Find Maximum Stock Profit
Problem
You have been given a list of stock prices of the day for Company X. The index represent the timestamp. The element at index 0 is the initial price of the stock, the element at index 1 is the next recorded price of the stock of that day, etc.
How can you find the maximum profit possible from the purchase and sale of a single share of Company X stock on that day?
For example, if you were given the list of stock prices:
stock_prices = [9, 8, 12, 2, 3, 17]
Then, you would find 15 as the maximum profit (buying at 2 and selling at 17).
Solution
One thing to think about is that we can’t just find the maximum price and lowest price and then substract the two, because the max could come before the min.
A brute force method would be to try every possible combinations, but the time complexity would be O(n^2).
A better solution will be using a greedy algorithm approach.

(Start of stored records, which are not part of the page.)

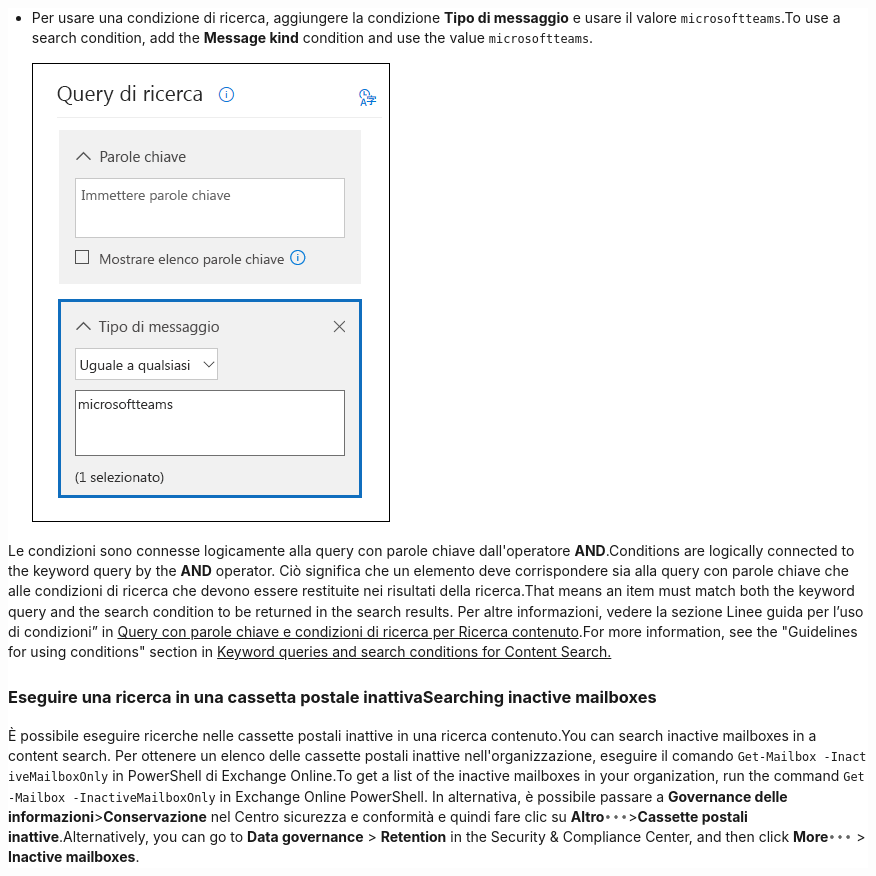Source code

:  - <span data-ttu-id="427f4-345">Per usare una condizione di ricerca, aggiungere la condizione **Tipo di messaggio** e usare il valore `microsoftteams`.</span><span class="sxs-lookup"><span data-stu-id="427f4-345">To use a search condition, add the **Message kind** condition and use the value `microsoftteams`.</span></span> 

    ![Utilizzare la condizione Tipo di messaggio con il valore microsoftteams.](media/O365-ContentSearch-Teams-MessageKindCondition.png)

<span data-ttu-id="427f4-347">Le condizioni sono connesse logicamente alla query con parole chiave dall'operatore **AND**.</span><span class="sxs-lookup"><span data-stu-id="427f4-347">Conditions are logically connected to the keyword query by the **AND** operator.</span></span> <span data-ttu-id="427f4-348">Ciò significa che un elemento deve corrispondere sia alla query con parole chiave che alle condizioni di ricerca che devono essere restituite nei risultati della ricerca.</span><span class="sxs-lookup"><span data-stu-id="427f4-348">That means an item must match both the keyword query and the search condition to be returned in the search results.</span></span> <span data-ttu-id="427f4-349">Per altre informazioni, vedere la sezione Linee guida per l’uso di condizioni” in [Query con parole chiave e condizioni di ricerca per Ricerca contenuto](keyword-queries-and-search-conditions.md#guidelines-for-using-conditions).</span><span class="sxs-lookup"><span data-stu-id="427f4-349">For more information, see the "Guidelines for using conditions" section in [Keyword queries and search conditions for Content Search.](keyword-queries-and-search-conditions.md#guidelines-for-using-conditions)</span></span>
  
### <a name="searching-inactive-mailboxes"></a><span data-ttu-id="427f4-350">Eseguire una ricerca in una cassetta postale inattiva</span><span class="sxs-lookup"><span data-stu-id="427f4-350">Searching inactive mailboxes</span></span>

<span data-ttu-id="427f4-351">È possibile eseguire ricerche nelle cassette postali inattive in una ricerca contenuto.</span><span class="sxs-lookup"><span data-stu-id="427f4-351">You can search inactive mailboxes in a content search.</span></span> <span data-ttu-id="427f4-352">Per ottenere un elenco delle cassette postali inattive nell'organizzazione, eseguire il comando `Get-Mailbox -InactiveMailboxOnly` in PowerShell di Exchange Online.</span><span class="sxs-lookup"><span data-stu-id="427f4-352">To get a list of the inactive mailboxes in your organization, run the command  `Get-Mailbox -InactiveMailboxOnly` in Exchange Online PowerShell.</span></span> <span data-ttu-id="427f4-353">In alternativa, è possibile passare a **Governance delle informazioni**\>**Conservazione** nel Centro sicurezza e conformità e quindi fare clic su **Altro**![Puntini di sospensione della barra di spostamento](media/9723029d-e5cd-4740-b5b1-2806e4f28208.gif)\>**Cassette postali inattive**.</span><span class="sxs-lookup"><span data-stu-id="427f4-353">Alternatively, you can go to **Data governance** \> **Retention** in the Security & Compliance Center, and then click **More**![Navigation Bar ellipses](media/9723029d-e5cd-4740-b5b1-2806e4f28208.gif) \> **Inactive mailboxes**.</span></span>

We will iterate through the list of stock prices while keeping track of our maximum profit.
In other words, for every price we will track of the lowest price so far and then check if we can get a better profit than our current max.
def find_max_profit(stocks_prices):
# Check length
if len(stocks_prices) < 2:
raise Exception('Need at least two stock prices!')
# Default min stock price
min_stock_price = stocks_prices[0]
# Default max profit
max_profit = stocks_prices[1] - stocks_prices[0]
for price in stocks_prices[1:]:
# Get min stock price so far
min_stock_price = min(min_stock_price, price)
# Check the current price against the min_stock_price for a profit
comparison_profit = price - min_stock_price
# Compare against our max_profit so far
max_profit = max(max_profit, comparison_profit)
return max_profit
We are currently finding the max profit in one pass O(n) and in constant space O(1). However, we forgot to address the scenario where the stock price always go down.
For example, if you were given the list of stock prices:
stock_prices = [100, 80, 60, 40, 20]
The max profit would be 0. It is because the min_stock_price gets updated on every iteration and its value is always the same as the price.
Better Solution
In order to fix this, we can calculate the comparison_profit first, then compare against the max_profit. Calculating the min_stock_price will be performed at the end.
def find_max_profit2(stocks_prices):
# Check length
if len(stocks_prices) < 2:
raise Exception('Need at least two stock prices!')
# Default min stock price
min_stock_price = stocks_prices[0]
# Default max profit
max_profit = stocks_prices[1] - stocks_prices[0]
for price in stocks_prices[1:]:
# Check the current price against the min_stock_price for a profit
comparison_profit = price - min_stock_price
# Compare against our max_profit so far
max_profit = max(max_profit, comparison_profit)
# Get min stock price so far
min_stock_price = min(min_stock_price, price)
return max_profit
Now this piece of code will return a negative profit of -20 for the stock_prices = [100, 80, 60, 40, 20].